**** Given information ****

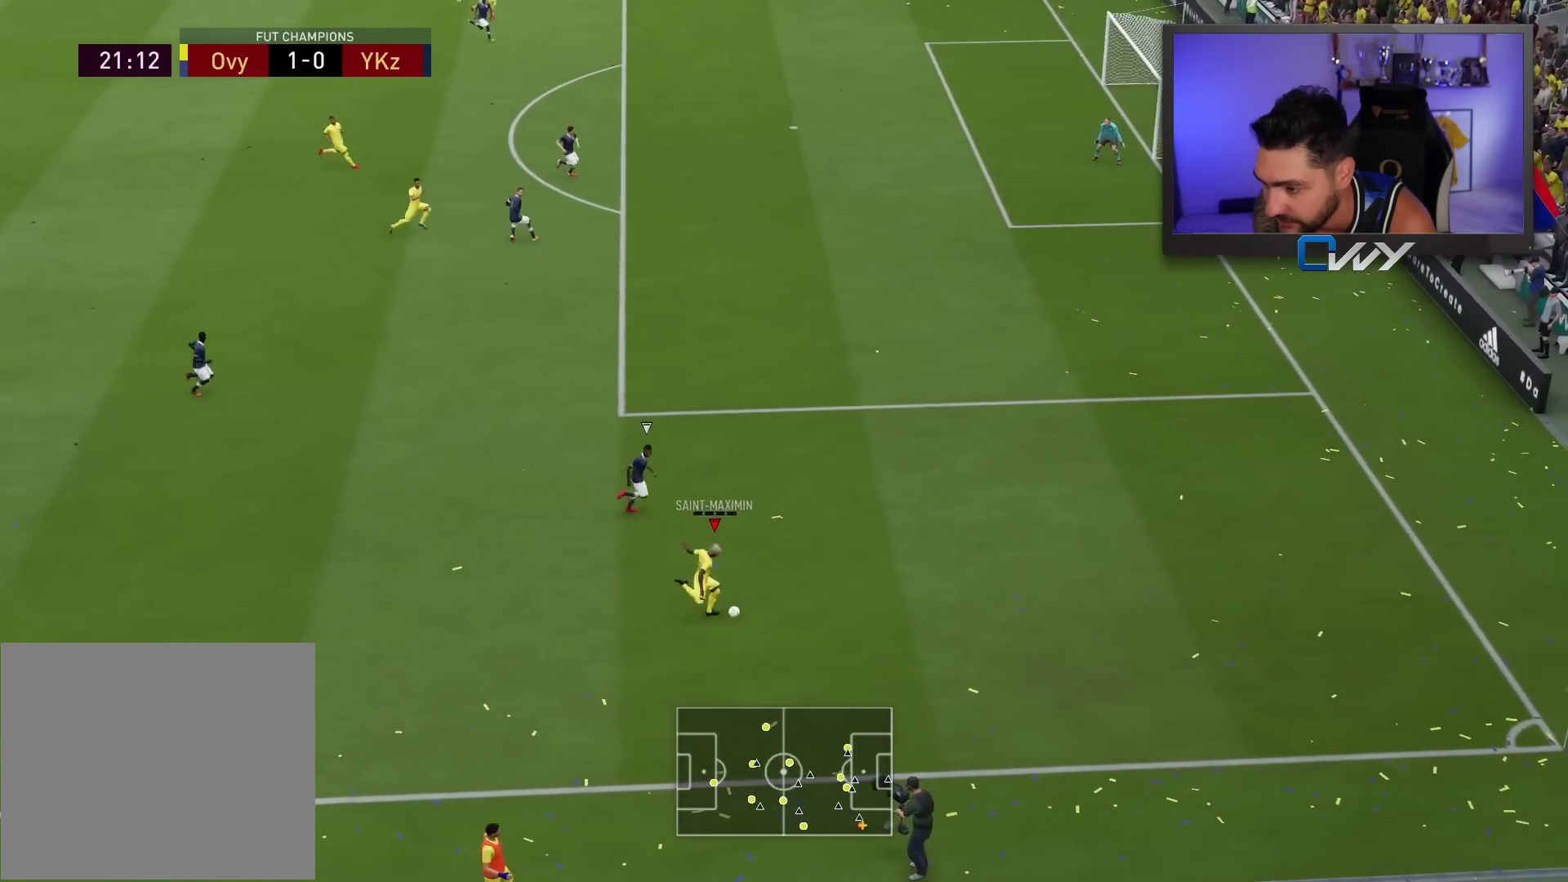
{"buttons": [], "left_stick": "left", "right_stick": "center", "events": []}
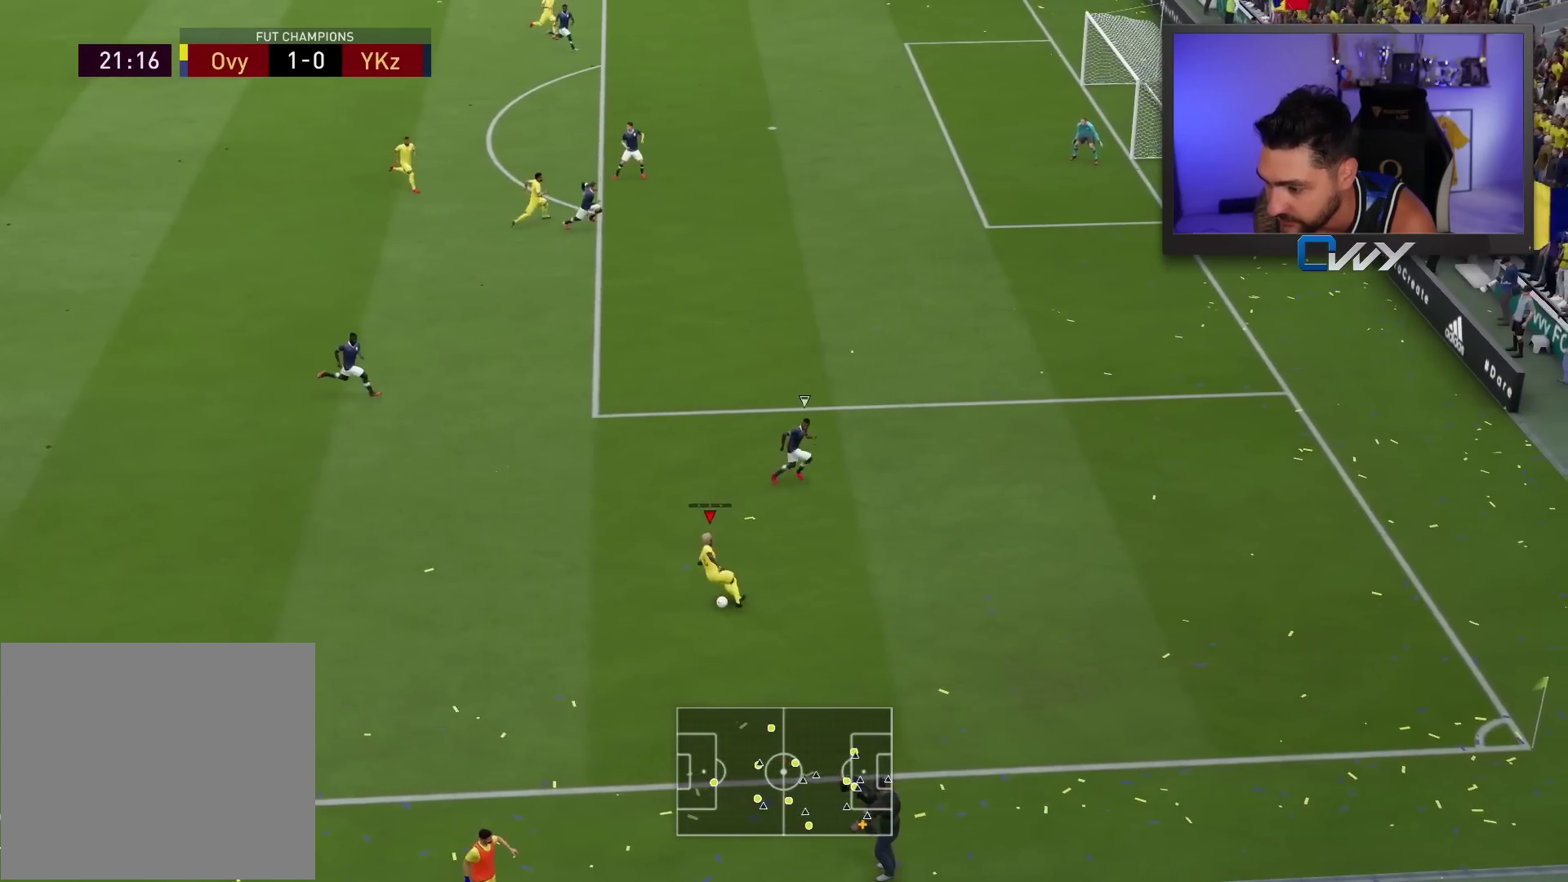
{"buttons": [], "left_stick": "left", "right_stick": "center", "events": []}
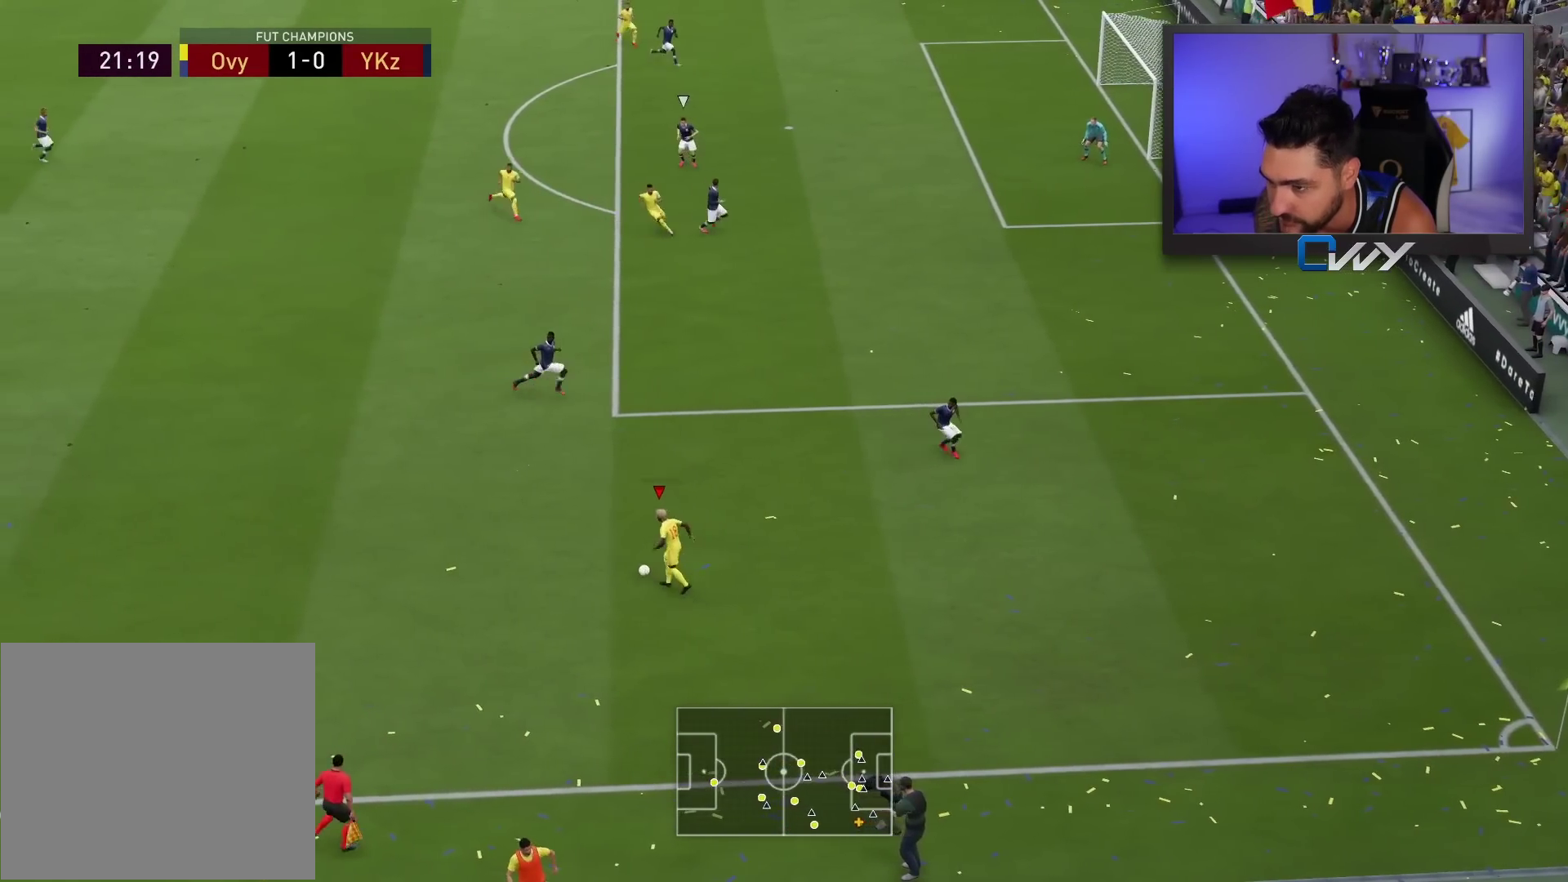
{"buttons": [], "left_stick": "left", "right_stick": "center", "events": []}
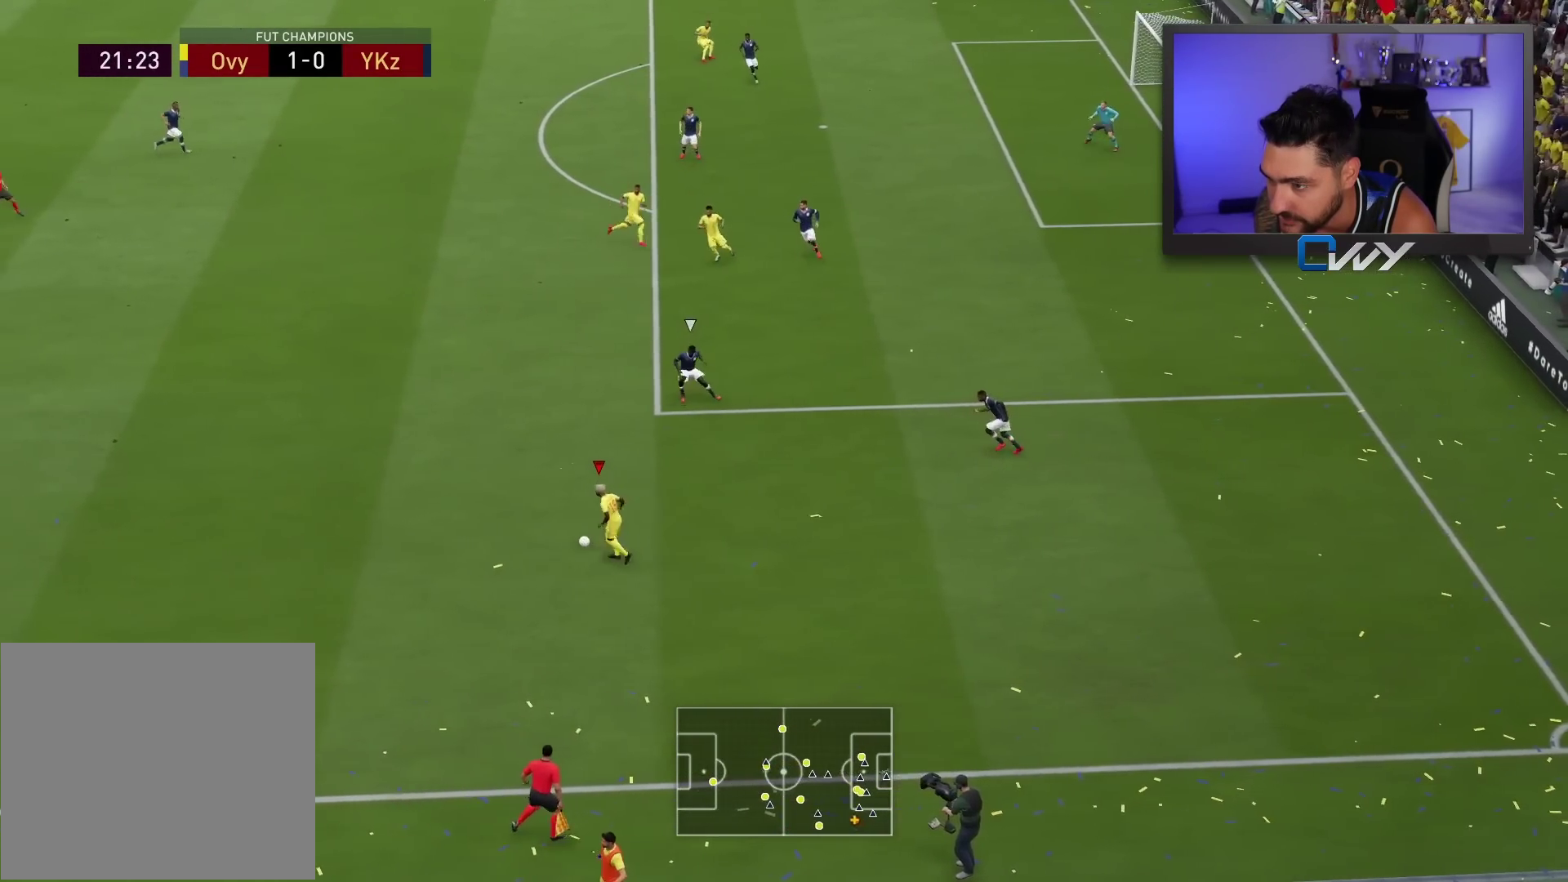
{"buttons": [], "left_stick": "left", "right_stick": "center", "events": []}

****

→ **Exercise instructions**: The material above is to be output exactly, with each picture left out.

→ **Solved exercise**:
{"buttons": [], "left_stick": "left", "right_stick": "center", "events": []}
{"buttons": [], "left_stick": "left", "right_stick": "center", "events": []}
{"buttons": [], "left_stick": "left", "right_stick": "center", "events": []}
{"buttons": [], "left_stick": "left", "right_stick": "center", "events": []}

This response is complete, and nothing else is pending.